Title: Limit theorems for first passage times of multivariate perpetuity sequences

Abstract: We study the first passage time $\tau_u = \inf \{ n \geq 1: |V_n| > u \}$ for the multivariate perpetuity sequence $V_n = Q_1 + M_1 Q_2 + \cdots + (M_1 \ldots M_{n-1}) Q_n$, where $(M_n, Q_n)$ is a sequence of independent and identically distributed random variables with $M_1$ a $d \times d$ ($d \geq 1$) random matrix with nonnegative entries, and $Q_1$ a nonnegative random vector in $\mathbb R^d$. The exact asymptotic for the probability $\mathbb P (\tau_u <\infty)$ as $u \to \infty$ has been found by Kesten (Acta Math. 1973).
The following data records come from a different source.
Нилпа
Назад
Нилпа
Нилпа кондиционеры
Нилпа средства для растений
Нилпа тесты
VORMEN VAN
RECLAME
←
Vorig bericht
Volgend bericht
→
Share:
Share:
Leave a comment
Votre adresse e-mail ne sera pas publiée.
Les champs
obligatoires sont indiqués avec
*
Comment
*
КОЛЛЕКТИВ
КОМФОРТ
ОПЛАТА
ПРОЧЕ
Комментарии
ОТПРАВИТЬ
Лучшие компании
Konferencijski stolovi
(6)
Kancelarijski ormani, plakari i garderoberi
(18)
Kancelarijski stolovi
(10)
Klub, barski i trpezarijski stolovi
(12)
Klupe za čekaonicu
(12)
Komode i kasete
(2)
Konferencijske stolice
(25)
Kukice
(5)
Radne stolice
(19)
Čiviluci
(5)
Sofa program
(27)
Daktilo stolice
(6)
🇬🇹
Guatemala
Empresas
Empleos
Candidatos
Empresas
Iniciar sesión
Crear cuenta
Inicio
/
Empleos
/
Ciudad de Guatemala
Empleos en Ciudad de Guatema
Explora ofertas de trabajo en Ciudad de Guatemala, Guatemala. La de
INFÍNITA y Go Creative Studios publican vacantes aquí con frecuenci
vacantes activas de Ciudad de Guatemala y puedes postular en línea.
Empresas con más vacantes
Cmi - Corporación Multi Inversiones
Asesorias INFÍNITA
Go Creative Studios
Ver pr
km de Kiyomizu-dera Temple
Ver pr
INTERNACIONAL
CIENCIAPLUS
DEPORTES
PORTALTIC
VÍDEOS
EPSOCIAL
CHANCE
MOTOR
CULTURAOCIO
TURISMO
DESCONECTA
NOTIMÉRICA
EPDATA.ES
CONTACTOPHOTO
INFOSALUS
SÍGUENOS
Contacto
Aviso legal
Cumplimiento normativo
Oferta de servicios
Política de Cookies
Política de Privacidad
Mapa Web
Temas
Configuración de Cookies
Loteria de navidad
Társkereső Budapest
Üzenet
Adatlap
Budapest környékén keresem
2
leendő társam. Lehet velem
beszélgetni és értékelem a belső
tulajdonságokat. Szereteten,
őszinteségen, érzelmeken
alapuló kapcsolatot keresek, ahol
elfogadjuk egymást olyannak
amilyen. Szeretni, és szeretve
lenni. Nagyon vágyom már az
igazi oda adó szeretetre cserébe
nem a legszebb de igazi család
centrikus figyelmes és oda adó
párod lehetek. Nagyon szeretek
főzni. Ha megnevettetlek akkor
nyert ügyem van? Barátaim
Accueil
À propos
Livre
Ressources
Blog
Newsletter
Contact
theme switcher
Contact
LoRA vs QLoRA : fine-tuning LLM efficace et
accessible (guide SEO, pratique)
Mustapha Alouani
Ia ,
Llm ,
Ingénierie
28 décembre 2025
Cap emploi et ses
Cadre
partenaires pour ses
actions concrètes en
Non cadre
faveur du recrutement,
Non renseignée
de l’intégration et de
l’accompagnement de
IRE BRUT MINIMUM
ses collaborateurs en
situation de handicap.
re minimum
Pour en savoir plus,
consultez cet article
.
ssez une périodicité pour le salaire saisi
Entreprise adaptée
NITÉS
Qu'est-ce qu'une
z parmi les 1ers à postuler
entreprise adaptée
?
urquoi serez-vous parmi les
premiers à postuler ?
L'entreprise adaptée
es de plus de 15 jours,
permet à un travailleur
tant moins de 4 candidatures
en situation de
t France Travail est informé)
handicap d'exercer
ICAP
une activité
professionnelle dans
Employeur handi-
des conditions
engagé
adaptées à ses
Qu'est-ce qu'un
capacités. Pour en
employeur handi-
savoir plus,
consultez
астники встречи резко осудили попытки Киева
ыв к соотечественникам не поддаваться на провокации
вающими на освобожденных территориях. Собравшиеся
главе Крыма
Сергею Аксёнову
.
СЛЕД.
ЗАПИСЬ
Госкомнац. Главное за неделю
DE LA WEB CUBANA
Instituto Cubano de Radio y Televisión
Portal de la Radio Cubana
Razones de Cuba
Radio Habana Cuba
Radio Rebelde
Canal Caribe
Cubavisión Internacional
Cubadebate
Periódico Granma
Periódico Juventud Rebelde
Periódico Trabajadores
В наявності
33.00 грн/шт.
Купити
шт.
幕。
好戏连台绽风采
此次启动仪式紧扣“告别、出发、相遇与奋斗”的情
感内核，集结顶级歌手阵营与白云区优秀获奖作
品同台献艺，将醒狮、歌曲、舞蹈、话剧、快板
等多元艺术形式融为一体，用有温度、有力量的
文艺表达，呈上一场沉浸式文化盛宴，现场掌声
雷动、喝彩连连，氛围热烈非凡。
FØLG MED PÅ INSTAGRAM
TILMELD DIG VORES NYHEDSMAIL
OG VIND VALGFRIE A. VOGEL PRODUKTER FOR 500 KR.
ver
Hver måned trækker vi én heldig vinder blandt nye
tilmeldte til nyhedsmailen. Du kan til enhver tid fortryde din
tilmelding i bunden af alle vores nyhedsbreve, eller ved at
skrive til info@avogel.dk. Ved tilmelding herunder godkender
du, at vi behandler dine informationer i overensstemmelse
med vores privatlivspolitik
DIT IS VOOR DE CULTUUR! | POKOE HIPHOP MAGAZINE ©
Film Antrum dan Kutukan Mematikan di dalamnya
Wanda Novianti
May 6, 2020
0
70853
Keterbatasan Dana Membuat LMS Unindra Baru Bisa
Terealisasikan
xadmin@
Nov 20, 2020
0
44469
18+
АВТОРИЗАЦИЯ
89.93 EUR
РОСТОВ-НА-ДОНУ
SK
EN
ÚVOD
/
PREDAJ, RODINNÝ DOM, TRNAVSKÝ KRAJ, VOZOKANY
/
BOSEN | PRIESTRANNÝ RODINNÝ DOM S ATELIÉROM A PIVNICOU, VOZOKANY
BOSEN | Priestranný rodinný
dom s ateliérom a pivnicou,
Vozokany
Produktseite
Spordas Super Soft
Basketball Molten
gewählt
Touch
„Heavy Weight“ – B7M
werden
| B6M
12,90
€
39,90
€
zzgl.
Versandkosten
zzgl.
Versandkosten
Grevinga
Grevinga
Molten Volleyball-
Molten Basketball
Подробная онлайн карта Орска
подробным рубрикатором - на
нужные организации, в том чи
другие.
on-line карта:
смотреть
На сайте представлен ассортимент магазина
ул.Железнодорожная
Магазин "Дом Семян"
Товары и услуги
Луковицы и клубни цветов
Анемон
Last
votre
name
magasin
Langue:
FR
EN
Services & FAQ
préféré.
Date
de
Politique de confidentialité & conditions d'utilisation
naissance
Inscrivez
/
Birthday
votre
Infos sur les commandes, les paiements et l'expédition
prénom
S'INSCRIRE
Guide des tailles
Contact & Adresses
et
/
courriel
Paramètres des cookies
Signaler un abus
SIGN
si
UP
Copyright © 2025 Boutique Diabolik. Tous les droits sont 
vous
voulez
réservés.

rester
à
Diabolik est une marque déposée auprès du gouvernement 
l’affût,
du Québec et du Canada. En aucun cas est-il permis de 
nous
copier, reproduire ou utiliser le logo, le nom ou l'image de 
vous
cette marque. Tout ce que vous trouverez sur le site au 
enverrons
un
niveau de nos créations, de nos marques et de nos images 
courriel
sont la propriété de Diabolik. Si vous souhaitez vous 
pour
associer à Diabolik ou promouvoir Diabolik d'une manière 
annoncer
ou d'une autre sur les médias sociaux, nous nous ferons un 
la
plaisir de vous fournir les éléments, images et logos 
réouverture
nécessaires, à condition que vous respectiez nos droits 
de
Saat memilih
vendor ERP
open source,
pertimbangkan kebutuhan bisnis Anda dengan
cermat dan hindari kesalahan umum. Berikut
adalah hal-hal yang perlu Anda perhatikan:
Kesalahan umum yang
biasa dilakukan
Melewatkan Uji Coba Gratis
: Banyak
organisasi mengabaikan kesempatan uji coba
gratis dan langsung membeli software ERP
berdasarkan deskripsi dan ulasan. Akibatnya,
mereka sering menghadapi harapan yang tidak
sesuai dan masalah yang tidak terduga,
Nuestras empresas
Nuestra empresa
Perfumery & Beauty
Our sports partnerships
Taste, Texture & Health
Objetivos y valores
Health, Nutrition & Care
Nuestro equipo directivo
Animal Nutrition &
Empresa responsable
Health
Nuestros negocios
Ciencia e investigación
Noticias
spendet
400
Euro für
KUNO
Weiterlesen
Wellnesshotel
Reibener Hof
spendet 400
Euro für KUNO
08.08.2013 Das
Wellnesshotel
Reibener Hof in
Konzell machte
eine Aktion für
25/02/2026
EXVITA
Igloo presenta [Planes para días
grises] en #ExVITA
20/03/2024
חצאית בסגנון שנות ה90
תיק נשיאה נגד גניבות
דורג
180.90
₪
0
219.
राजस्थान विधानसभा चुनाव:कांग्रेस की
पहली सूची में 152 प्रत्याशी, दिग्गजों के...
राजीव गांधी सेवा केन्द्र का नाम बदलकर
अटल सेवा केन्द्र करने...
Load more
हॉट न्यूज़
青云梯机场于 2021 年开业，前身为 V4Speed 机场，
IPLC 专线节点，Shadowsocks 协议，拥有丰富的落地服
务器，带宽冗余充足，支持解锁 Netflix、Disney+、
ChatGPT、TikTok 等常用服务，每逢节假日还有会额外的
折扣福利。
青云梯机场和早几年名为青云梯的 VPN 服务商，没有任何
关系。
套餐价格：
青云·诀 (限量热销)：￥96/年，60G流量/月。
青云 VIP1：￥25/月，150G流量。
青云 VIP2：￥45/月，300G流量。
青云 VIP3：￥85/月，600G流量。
In this paper we prove a conditioned weak law of large numbers for $\tau_u$: conditioned on the event $\{ \tau_u < \infty \}$, $\frac{\tau_u}{\log u}$ converges in probability to a certain constant $\rho > 0$ as $u \to \infty$. A conditioned central limit theorem for $\tau_u$ is also obtained. We further establish precise large deviation asymptotics for the lower probability $\mathbb P (\tau_u \leq (\beta - l) \log u)$ as $u \to \infty$, where $\beta \in (0, \rho)$ and $l \geq 0$ is a vanishing perturbation satisfying $l \to 0$ as $u \to \infty$. Even in the case $d = 1$, this improves the previous large deviation result by Buraczewski et al. (Ann. Probab. 2016). As consequences, we deduce exact asymptotics for the pointwise probability $\mathbb P (\tau_u = [(\beta - l) \log u] )$ and the local probability $\mathbb P (\tau_u - (\beta - l) \log u \in (a, a + m ] )$, where $a<0$ and $m \in \mathbb Z_+$. We also establish analogous results for the first passage time $\tau_u^y = \inf \{ n \geq 1: \langle y, V_n \rangle > u \}$, where $y$ is a nonnegative vector in $\mathbb R^d$ with $|y| = 1$.